─── EXTRACTED RECORDS ───

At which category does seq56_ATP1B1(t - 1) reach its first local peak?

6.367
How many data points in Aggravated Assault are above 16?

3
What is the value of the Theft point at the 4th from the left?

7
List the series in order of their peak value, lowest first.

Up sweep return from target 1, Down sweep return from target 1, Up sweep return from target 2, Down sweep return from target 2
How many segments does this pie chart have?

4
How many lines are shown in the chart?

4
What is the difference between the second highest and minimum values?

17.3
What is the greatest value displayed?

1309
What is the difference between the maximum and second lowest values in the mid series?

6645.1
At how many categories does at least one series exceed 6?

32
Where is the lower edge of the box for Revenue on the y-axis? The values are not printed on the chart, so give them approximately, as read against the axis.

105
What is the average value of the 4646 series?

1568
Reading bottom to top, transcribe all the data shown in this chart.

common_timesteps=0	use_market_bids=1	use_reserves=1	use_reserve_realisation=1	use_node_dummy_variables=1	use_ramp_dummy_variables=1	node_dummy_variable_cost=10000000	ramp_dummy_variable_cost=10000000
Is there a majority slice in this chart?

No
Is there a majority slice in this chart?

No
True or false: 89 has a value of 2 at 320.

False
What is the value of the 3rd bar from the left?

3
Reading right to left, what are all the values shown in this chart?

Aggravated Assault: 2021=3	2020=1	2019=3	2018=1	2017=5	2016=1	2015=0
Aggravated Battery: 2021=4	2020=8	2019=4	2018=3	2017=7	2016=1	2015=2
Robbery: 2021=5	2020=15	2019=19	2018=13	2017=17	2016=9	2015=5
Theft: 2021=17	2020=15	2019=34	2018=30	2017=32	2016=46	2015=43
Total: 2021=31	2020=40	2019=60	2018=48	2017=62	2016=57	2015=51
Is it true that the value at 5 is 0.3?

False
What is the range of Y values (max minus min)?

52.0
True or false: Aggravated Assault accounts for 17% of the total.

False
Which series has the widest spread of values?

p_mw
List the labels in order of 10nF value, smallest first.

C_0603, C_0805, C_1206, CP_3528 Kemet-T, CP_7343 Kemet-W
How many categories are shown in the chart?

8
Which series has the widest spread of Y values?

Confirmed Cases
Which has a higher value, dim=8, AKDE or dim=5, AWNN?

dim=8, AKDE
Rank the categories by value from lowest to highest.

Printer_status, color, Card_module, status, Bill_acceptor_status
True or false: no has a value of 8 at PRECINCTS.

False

───

**THE PROBLEM**
Report each line of the listing above that contains the word "second".

**PROBLEM SOLUTION**
What is the difference between the second highest and minimum values?
What is the difference between the maximum and second lowest values in the mid series?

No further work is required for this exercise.